Saturday, February 05, 2005

David Sheff writes of his son's addiction to methamphetamines

The New York Times > Magazine > David Sheff > My Addicted Son

A father who is not perfect writes of a father's nightmares. He ends the story on a hopeful note, but he's had experience enough to know that there are no cures, only remissions.
...Since reason and love, the forces I had come to rely on, had betrayed me, I was in uncharted territory as I sat at a corner table nervously waiting for him. Steps of Rome was deserted, other than a couple of waiters folding napkins at the bar. I ordered coffee, racking my brain for the one thing I could say that I hadn't thought of that could get through to him. Drug-and-alcohol counselors, most of them former addicts, tell fathers like me it's not our fault. They preach ''the Three C's'': ''You didn't cause it, you can't control it, and you can't cure it.'' But who among us doesn't believe that we could have done something differently that would have helped? ''It hurts so bad to think I cannot save him, protect him, keep him out of harm's way, shield him from pain,'' wrote Thomas Lynch, the undertaker, poet and essayist, about his son, a drug addict and an alcoholic. ''What good are fathers if not for these things?'' I waited until it was more than half an hour past our meeting time, recognizing the mounting, suffocating worry and also the bitterness and anger...

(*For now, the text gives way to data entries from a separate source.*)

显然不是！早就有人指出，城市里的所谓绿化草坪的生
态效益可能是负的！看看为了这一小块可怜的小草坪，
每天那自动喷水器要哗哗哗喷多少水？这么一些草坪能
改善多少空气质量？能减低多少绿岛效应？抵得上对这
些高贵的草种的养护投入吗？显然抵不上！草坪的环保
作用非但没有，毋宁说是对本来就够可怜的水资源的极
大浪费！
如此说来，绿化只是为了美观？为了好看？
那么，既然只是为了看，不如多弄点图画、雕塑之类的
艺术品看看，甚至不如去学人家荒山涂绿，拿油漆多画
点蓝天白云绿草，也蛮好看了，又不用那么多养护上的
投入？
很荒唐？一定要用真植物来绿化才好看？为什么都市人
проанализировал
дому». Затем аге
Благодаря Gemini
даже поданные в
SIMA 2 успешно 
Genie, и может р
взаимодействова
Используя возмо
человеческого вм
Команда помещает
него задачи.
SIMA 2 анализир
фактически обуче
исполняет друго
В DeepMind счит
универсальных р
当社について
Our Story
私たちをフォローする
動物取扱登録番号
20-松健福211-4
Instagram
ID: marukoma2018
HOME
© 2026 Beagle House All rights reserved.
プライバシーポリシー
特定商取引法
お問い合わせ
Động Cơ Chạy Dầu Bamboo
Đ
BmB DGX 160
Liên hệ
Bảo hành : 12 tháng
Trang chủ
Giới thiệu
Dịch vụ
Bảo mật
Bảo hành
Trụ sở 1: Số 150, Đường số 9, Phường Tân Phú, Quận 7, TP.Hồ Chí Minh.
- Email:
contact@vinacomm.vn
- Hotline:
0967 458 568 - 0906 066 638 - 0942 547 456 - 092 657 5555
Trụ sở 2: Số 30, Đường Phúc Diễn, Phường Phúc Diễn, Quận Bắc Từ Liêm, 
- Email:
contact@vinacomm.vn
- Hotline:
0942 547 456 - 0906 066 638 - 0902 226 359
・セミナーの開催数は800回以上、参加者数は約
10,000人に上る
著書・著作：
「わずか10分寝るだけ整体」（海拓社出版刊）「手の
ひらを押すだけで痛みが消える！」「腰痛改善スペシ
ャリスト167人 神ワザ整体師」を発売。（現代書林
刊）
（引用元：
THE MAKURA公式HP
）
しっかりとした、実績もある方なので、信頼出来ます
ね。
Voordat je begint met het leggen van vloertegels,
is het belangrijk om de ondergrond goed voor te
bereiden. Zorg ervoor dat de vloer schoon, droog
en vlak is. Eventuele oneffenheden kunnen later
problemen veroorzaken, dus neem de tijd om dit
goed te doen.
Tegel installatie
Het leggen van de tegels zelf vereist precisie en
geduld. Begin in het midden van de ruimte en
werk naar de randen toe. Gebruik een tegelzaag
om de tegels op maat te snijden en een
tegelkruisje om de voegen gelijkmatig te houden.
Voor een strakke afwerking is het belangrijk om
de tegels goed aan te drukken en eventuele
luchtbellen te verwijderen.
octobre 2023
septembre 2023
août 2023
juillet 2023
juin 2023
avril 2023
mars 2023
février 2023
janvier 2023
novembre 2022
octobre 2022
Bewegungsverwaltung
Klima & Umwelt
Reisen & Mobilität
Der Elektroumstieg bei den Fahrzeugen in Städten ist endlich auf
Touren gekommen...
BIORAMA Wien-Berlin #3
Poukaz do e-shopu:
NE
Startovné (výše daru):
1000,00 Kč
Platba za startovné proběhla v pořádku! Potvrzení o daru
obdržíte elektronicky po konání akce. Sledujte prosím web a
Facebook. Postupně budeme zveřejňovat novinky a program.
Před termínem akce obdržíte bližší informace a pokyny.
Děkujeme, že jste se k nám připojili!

...Through Nick's drug addiction, I learned that parents can bear almost anything. Every time we reach a point where we feel as if we can't bear any more, we do. Things had descended in a way that I never could have imagined, and I shocked myself with my ability to rationalize and tolerate things that were once unthinkable. He's just experimenting. Going through a stage. It's only marijuana. He gets high only on weekends. At least he's not using heroin. He would never resort to needles. At least he's alive....
I'm reasonably sure I'll face some of what David Sheff has seen with at least one of my children. I can only hope it won't be as bad. That thought makes every moment I have with them now even more precious. I am no libertarian; to give my children a better chance of surviving this I would surrender some of my freedoms, and some of yours too.